* _SOAL YANG DIBERIKAN 1_
Terjemahkan kalimat dari teks tentang warisan ini ke dalam bahasa Inggris: "Saling mewarisi sesama muslim adalah kewajiban berdasarkan Al-Qur’an dan As-Sunnah."
* _SOAL YANG DIBERIKAN 2_
Menurut teks tentang warisan, apa sebab pertama yang membuat seseorang berhak mendapatkan warisan?
* _SOAL YANG DIBERIKAN 3_
Tukar "hadits" dengan "hadis" saat menuliskan kembali bagian teks tentang warisan. Mulailah dari bagian yang memuat "Sedang dalam hadits, Rasulullah", lalu berhenti setelah "Dan hadits lainnya.".

Fatwapedia.com – Saling mewarisi sesama muslim adalah kewajiban berdasarkan Al-Qur’an dan As-Sunnah. Dalam Al-Qur’an Allah berfirman:
للرجال نصيب مماترك الوالدان والاقربون وللنساء نصيب مما ترك الوالدان و الاقربون مما قل منه او كثر نصيبا مفروضا
“Anak laki-laki mendapatkan bagian dari harta yang ditinggalkan oleh ibu bapaknya dan kerabatnya. Anak perempuan juga mendapat bagian dari harta yang ditinggalkan oleh bapak ibu dan kerabatnya. Masing-masing mendapat bagian sedikit atau banyak sesuai dengan bagian yang Allah tetapkan.” (An-Nisa: 7)
Dan ayat yang lainnya.
Sedang dalam hadits, Rasulullah bersabda;
الحقوا الفرائض باهلها فما بقي فللاولى رجل ذكر
“Berikanlah harta warisan kepada orang yang berhak menerimanya adapun sisanya maka berikan kepada ahli waris laki-laki yang lebih utama.” (HR Bukhari 8/187)
Dan hadits lainnya.
Selanjutnya masuk pada pembahasan tentang sebab-sebab warisan, penghalang warisan dan syarat-syarat waris.
A. Sebab-sebab Orang yang Berhak Warisan
Seseorang tidak berhak mendapatkan warisan, kecuali karena salah satu di antara sebab-sebab berikut:
1. Nasab (keturunan), yakni kerabat. Ahli warisnya adalah: bapak dari orang yang mewarisi, atau anak-anaknya atau hasyiyah nya, seperti saudara-saudaranya dan anak-anak mereka, paman-paman dari jalur bapak dan anak-anak mereka. Berdasarkan firman Allah:
ولكل جعلنا موالي مما ترك الوالدان والاقربون
“Bagi tiap-tiap harta peninggalan dari harta yang ditinggalkan ibu bapak dan karib kerabat, Kami jadikan pewaris-pewarisnya…” (An-Nisa’ (4): 33)

(Beberapa daftar)
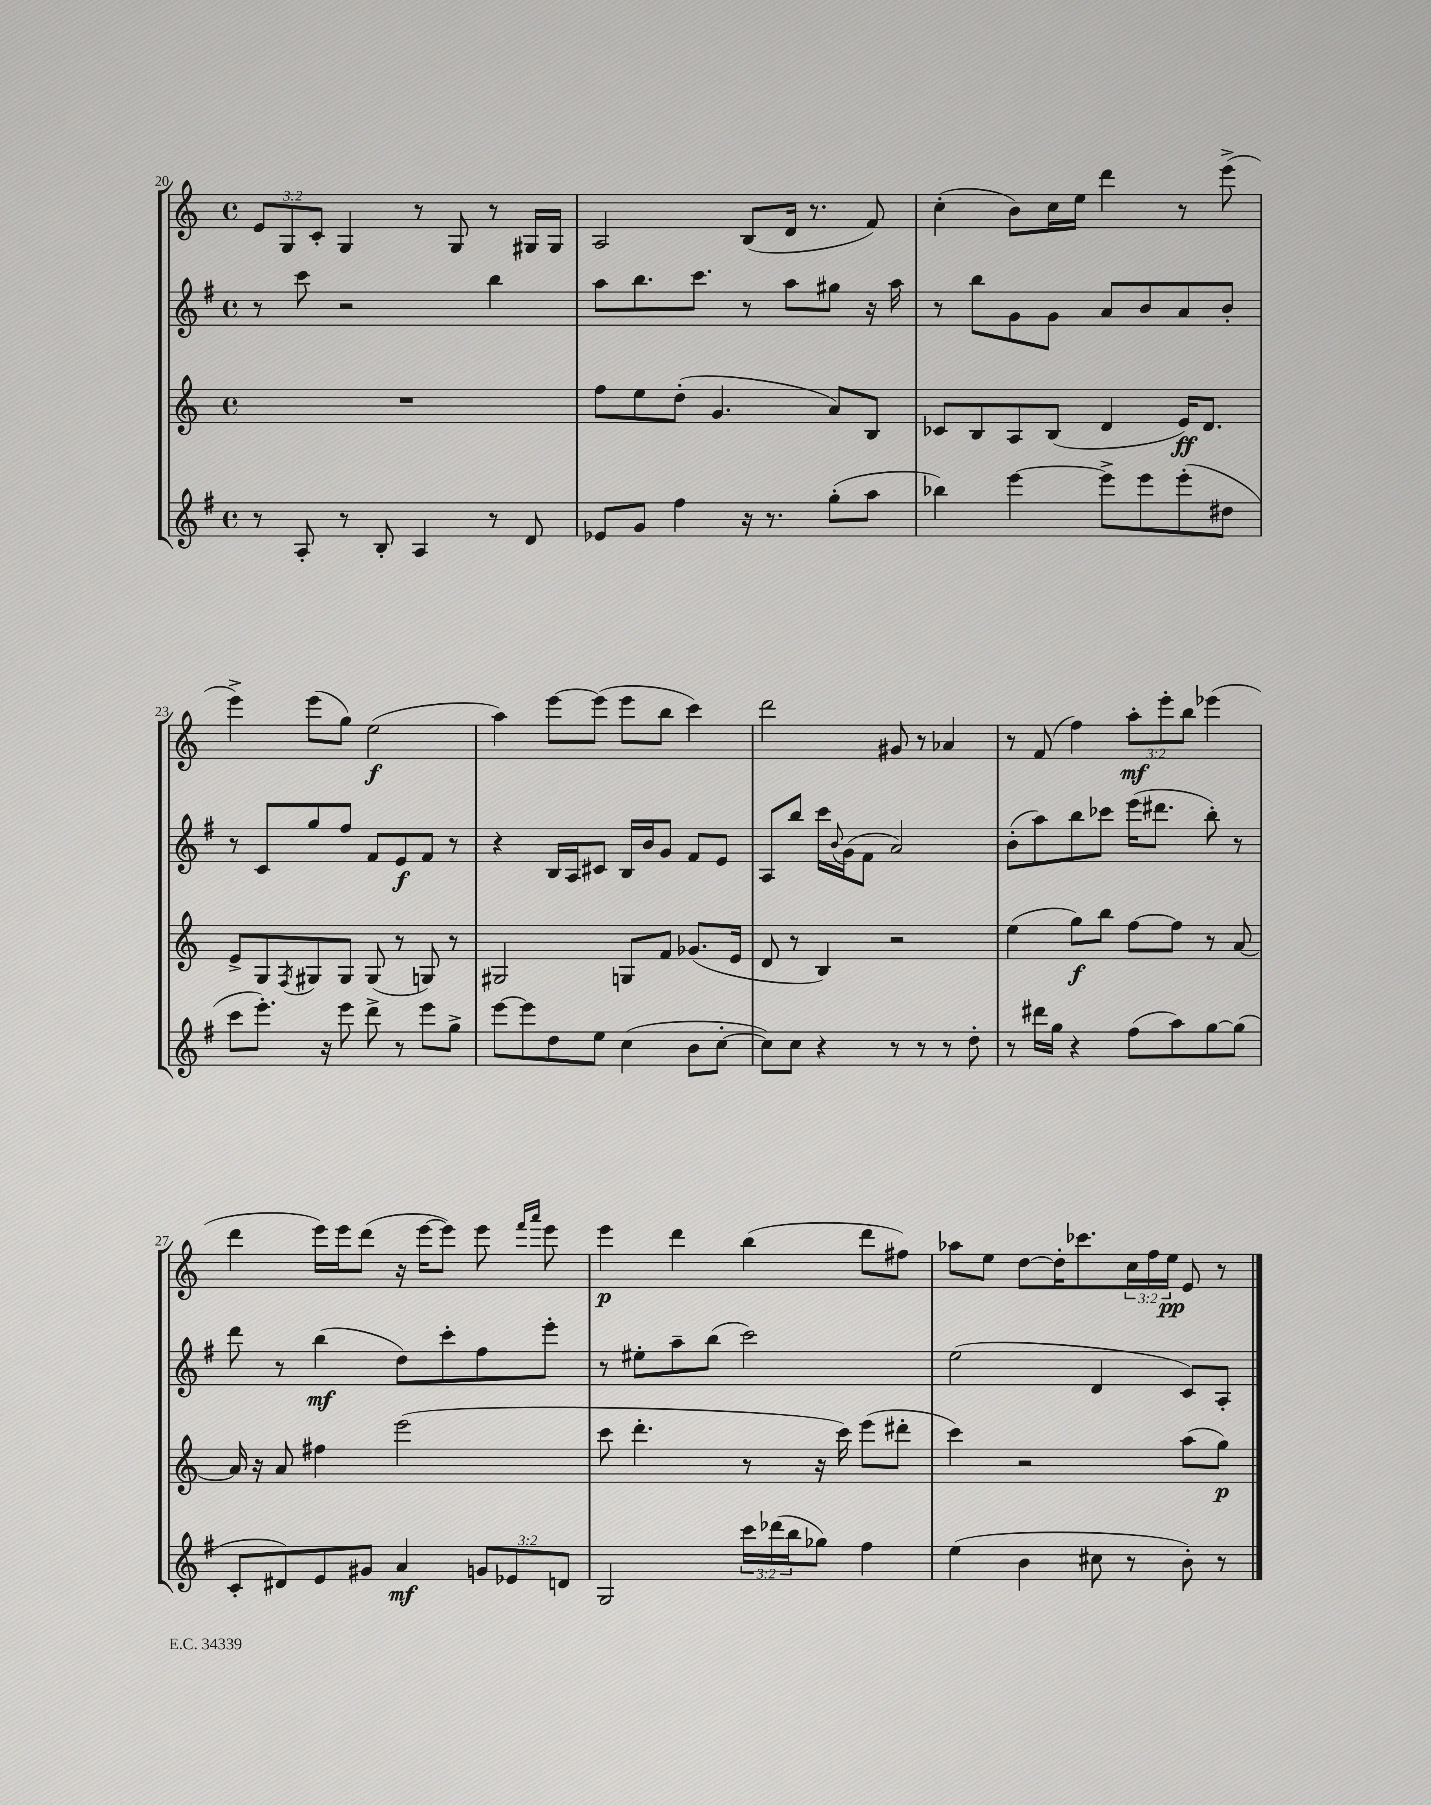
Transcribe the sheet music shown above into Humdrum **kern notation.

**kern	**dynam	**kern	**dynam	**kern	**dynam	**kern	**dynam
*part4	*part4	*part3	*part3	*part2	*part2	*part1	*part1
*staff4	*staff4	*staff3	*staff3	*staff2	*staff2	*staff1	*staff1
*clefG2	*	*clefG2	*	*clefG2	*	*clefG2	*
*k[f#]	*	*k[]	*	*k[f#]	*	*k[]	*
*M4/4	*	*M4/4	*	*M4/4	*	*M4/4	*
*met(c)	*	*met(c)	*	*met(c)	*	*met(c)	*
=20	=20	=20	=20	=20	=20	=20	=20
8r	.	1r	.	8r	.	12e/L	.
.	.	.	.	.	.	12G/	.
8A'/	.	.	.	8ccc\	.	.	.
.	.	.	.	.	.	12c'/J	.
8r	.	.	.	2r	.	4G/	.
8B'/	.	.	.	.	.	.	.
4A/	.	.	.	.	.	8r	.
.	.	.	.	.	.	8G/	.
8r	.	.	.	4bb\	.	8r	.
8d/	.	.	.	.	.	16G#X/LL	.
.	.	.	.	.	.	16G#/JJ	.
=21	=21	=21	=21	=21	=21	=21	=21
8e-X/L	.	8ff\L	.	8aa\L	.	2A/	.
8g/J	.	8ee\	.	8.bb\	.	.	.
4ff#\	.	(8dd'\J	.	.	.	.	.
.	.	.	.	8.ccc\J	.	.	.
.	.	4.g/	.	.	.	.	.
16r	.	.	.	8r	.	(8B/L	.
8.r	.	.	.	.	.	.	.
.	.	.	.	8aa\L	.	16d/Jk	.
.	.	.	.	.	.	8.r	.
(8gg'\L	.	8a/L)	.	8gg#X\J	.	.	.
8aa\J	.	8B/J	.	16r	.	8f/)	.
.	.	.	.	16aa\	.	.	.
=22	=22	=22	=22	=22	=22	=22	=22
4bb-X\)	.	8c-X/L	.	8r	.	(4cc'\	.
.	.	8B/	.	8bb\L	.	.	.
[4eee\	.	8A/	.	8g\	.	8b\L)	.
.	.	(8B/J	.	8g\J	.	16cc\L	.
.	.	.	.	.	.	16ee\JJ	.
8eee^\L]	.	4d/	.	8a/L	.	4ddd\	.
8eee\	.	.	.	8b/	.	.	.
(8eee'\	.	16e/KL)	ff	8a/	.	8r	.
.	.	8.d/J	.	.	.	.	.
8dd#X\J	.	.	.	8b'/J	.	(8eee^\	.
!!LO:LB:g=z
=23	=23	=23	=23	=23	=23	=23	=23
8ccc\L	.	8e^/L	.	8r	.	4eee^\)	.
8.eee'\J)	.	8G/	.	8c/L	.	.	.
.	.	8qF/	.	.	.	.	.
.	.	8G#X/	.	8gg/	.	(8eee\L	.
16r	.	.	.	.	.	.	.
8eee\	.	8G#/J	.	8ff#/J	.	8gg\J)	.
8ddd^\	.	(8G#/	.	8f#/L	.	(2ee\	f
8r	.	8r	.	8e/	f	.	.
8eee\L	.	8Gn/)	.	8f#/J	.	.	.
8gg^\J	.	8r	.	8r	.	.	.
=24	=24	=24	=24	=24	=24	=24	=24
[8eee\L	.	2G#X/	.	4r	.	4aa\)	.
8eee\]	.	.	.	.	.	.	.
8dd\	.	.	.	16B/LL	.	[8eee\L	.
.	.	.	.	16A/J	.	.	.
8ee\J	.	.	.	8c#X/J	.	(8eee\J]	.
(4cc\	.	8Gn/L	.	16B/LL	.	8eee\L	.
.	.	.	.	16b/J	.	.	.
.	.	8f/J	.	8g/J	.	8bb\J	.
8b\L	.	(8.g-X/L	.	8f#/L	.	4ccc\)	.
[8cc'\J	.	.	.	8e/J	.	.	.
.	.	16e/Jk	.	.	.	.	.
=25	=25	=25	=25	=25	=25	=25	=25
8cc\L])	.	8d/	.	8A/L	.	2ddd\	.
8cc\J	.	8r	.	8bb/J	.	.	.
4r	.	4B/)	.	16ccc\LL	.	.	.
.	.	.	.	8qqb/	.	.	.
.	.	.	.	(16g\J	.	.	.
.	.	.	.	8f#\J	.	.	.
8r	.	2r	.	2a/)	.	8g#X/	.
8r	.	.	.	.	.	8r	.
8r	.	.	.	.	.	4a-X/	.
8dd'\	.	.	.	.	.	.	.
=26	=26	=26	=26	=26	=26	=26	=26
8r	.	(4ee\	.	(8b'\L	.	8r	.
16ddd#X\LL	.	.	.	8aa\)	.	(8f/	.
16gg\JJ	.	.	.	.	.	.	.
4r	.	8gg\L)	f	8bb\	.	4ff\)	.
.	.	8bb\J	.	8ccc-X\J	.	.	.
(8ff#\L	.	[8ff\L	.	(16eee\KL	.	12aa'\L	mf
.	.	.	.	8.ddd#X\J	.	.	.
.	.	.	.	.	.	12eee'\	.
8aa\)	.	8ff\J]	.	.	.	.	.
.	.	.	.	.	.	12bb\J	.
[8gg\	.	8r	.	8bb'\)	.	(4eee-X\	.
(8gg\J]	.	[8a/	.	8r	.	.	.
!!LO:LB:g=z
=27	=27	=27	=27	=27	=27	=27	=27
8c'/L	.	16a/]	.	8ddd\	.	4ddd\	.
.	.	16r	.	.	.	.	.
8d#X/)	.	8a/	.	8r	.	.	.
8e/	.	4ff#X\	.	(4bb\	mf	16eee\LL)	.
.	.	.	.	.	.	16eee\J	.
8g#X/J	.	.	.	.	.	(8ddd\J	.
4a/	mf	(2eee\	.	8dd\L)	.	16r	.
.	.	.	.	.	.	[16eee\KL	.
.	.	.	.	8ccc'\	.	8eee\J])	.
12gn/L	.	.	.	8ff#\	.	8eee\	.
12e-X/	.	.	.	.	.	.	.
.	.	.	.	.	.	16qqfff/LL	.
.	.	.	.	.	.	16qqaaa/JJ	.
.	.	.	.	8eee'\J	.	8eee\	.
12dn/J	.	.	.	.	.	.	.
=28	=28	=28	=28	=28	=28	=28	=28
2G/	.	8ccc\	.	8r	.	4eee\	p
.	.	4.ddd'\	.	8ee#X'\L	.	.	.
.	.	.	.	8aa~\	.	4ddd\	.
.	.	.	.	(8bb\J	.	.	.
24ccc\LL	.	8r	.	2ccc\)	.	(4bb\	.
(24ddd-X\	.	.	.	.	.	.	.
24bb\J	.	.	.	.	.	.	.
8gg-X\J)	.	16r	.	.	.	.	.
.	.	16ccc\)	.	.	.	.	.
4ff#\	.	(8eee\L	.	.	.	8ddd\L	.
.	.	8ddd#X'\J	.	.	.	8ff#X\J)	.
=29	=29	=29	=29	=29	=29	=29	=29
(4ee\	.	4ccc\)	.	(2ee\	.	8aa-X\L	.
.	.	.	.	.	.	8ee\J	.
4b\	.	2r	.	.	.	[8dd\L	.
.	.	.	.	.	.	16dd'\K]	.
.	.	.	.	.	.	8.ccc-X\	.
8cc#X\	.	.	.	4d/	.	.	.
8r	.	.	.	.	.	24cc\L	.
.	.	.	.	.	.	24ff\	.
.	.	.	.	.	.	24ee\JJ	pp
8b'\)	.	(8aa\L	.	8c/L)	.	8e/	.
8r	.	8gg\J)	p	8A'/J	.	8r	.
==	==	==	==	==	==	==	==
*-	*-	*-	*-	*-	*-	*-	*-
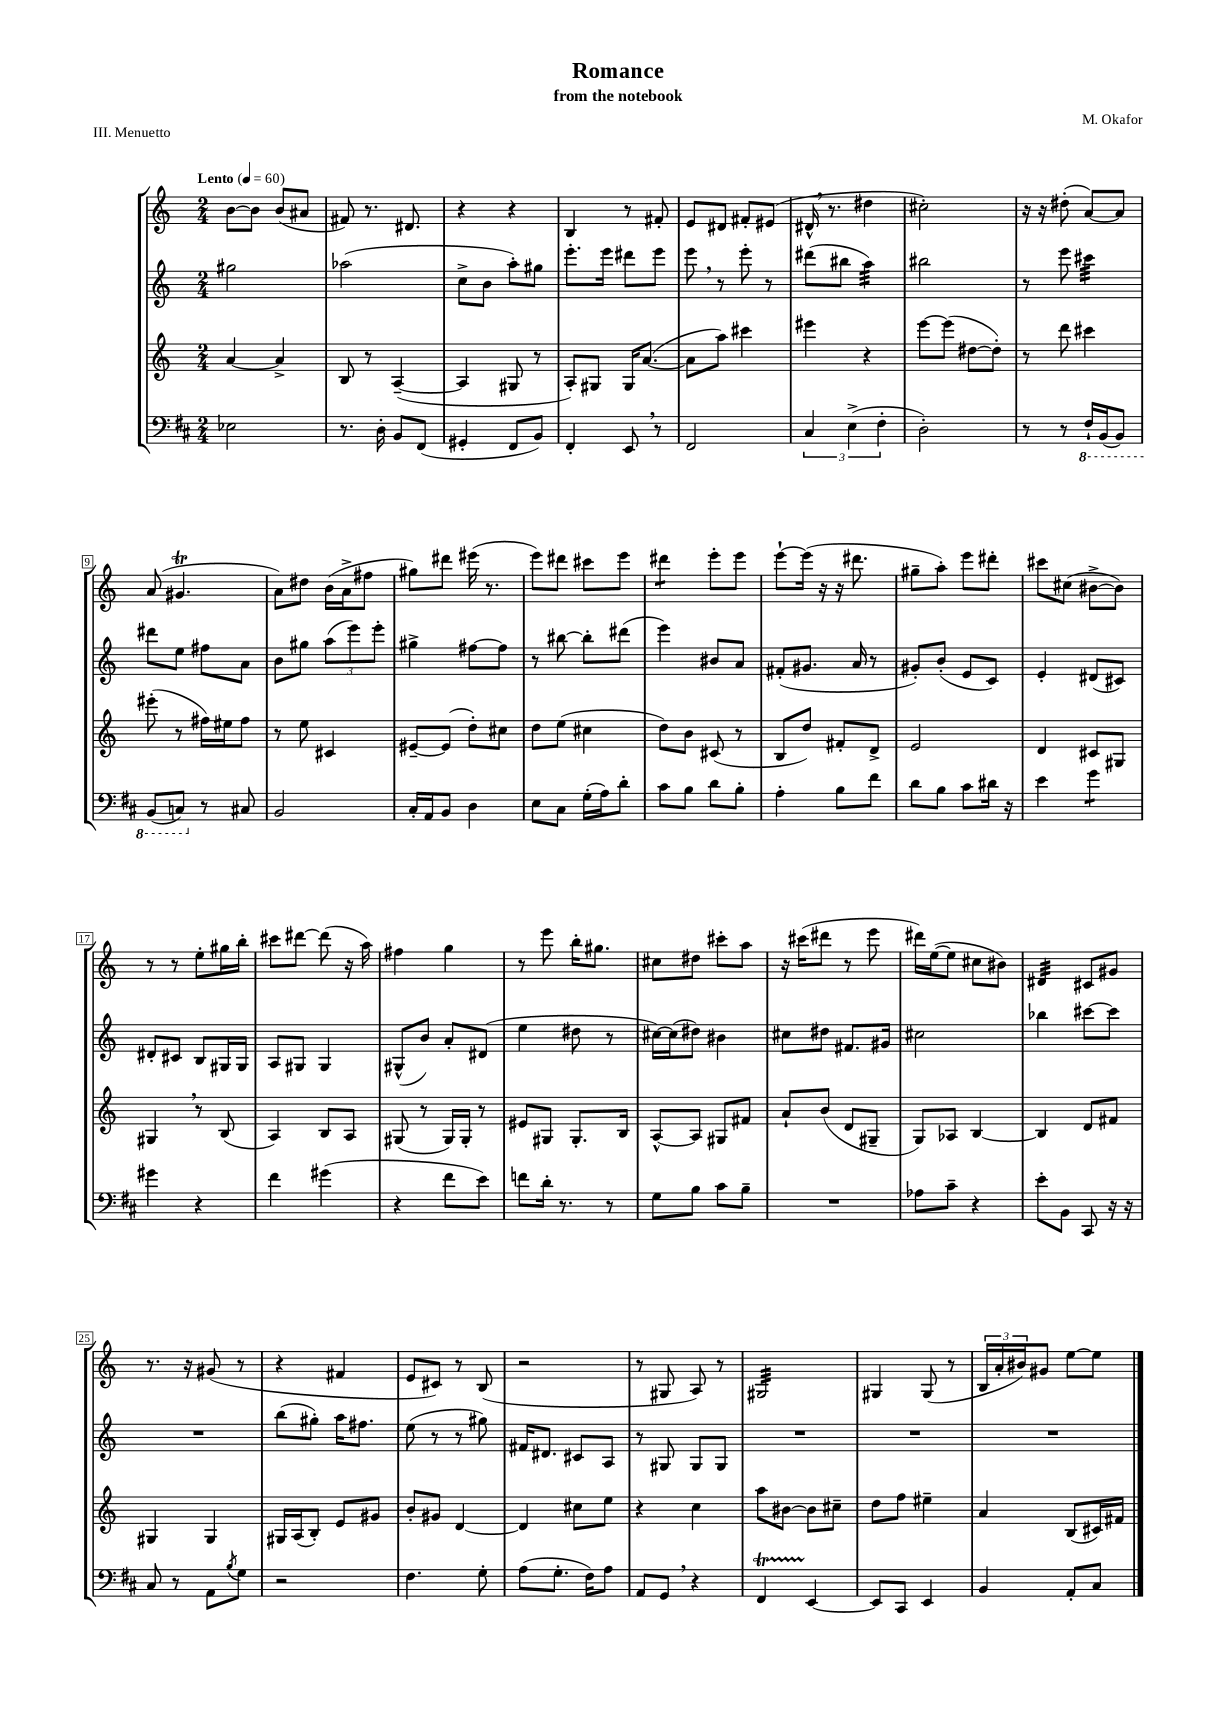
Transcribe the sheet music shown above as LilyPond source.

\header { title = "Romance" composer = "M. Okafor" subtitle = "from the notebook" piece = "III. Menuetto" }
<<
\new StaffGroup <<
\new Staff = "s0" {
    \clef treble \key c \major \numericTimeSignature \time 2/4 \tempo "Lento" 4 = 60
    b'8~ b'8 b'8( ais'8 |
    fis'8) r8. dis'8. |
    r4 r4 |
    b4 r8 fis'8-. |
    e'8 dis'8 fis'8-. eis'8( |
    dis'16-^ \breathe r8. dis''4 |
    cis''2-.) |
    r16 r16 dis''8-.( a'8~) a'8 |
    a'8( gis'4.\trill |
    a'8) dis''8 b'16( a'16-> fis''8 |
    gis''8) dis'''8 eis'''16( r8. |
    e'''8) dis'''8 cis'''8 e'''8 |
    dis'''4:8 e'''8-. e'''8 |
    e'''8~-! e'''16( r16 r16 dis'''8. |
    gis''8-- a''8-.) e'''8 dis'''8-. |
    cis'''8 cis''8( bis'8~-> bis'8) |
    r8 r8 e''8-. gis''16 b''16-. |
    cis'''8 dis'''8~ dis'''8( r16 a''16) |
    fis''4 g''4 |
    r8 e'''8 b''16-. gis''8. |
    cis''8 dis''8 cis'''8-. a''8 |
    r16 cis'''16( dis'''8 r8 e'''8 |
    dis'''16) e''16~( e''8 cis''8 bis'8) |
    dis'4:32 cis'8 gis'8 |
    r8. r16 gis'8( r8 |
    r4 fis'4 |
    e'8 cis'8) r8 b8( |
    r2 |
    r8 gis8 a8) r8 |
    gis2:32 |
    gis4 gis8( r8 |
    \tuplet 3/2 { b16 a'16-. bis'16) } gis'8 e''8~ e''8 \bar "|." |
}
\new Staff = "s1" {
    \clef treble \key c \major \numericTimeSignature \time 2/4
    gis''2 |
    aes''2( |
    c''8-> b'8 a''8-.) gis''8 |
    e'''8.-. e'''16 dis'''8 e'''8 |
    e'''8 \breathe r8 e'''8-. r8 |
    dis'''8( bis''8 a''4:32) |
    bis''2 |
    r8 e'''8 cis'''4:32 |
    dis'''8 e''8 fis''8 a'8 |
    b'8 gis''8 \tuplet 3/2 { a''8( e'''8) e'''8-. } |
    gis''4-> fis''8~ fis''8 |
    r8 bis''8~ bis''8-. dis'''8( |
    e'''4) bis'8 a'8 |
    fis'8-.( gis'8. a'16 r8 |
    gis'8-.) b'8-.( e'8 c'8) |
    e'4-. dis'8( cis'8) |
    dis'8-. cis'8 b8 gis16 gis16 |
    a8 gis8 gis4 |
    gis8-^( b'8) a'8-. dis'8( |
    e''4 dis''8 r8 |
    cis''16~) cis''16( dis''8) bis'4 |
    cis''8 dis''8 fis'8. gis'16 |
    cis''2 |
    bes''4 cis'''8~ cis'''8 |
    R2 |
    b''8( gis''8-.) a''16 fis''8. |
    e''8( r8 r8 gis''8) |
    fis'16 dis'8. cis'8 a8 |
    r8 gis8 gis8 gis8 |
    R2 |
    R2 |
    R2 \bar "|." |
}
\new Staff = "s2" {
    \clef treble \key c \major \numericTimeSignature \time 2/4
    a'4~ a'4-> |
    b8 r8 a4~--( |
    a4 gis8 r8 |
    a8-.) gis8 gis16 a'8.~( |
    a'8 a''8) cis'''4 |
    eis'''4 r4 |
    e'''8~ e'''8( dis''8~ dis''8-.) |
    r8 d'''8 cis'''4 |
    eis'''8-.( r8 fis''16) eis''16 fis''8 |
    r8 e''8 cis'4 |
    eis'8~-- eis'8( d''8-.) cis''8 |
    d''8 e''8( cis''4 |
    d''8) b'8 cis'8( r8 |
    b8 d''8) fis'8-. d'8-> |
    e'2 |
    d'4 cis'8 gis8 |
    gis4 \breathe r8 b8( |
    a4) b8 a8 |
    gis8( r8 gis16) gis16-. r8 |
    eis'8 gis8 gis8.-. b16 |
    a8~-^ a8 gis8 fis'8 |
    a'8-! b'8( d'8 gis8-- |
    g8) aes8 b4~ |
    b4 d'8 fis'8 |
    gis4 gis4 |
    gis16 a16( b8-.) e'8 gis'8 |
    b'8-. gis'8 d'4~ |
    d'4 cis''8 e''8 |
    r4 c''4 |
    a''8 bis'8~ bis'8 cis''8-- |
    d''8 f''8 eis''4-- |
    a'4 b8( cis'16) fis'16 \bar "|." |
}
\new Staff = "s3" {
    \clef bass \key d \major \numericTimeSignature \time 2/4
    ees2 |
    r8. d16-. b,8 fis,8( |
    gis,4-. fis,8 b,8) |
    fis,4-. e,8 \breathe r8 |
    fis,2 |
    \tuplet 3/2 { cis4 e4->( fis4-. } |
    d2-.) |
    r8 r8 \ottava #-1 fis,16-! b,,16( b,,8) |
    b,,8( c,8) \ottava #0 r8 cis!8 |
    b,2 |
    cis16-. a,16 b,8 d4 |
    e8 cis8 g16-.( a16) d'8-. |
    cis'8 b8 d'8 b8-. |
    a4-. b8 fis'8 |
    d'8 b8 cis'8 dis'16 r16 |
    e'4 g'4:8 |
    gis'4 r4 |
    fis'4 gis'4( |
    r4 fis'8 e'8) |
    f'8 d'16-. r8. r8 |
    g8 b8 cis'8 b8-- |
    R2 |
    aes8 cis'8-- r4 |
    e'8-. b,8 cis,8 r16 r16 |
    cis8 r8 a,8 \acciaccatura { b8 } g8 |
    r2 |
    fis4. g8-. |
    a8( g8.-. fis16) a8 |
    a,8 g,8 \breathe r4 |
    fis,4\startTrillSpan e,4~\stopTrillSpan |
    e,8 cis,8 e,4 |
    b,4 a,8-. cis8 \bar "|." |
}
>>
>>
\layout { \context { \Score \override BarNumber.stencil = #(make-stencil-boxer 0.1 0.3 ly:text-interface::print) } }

* _JAWABAN LATIHAN 1_
Mutual inheritance among Muslims is an obligation based on the Qur'an and the Sunnah.

* _JAWABAN LATIHAN 2_
Nasab (keturunan), yakni kerabat.

* _JAWABAN LATIHAN 3_
Sedang dalam hadis, Rasulullah bersabda;
الحقوا الفرائض باهلها فما بقي فللاولى رجل ذكر
“Berikanlah harta warisan kepada orang yang berhak menerimanya adapun sisanya maka berikan kepada ahli waris laki-laki yang lebih utama.” (HR Bukhari 8/187)
Dan hadis lainnya.